Within the entries below, every line containing "flatten" is to be copied.

Records from a data source:
+ + + + + + +
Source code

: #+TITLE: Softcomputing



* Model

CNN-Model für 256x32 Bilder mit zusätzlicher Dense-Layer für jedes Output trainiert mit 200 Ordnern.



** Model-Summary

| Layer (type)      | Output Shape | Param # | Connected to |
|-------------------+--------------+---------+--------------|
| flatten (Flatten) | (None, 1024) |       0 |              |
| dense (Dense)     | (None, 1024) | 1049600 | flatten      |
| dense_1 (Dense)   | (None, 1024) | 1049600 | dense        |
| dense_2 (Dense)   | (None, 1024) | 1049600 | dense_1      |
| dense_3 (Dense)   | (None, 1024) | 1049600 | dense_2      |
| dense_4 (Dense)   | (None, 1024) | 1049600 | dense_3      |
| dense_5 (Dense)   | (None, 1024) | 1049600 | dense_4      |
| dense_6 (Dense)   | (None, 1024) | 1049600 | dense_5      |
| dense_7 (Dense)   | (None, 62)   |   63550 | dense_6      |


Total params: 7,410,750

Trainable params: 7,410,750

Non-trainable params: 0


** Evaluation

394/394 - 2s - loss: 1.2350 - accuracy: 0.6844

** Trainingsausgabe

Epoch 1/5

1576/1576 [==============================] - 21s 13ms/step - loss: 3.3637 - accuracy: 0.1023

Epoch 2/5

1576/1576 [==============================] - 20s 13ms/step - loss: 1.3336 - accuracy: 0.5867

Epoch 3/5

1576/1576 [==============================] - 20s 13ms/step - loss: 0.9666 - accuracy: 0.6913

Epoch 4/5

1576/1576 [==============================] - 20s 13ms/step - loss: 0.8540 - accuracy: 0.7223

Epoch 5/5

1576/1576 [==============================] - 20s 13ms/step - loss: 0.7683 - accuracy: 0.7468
+ + + + + + +
- Answer
| flatten (Flatten) | (None, 1024) |       0 |              |
| dense (Dense)     | (None, 1024) | 1049600 | flatten      |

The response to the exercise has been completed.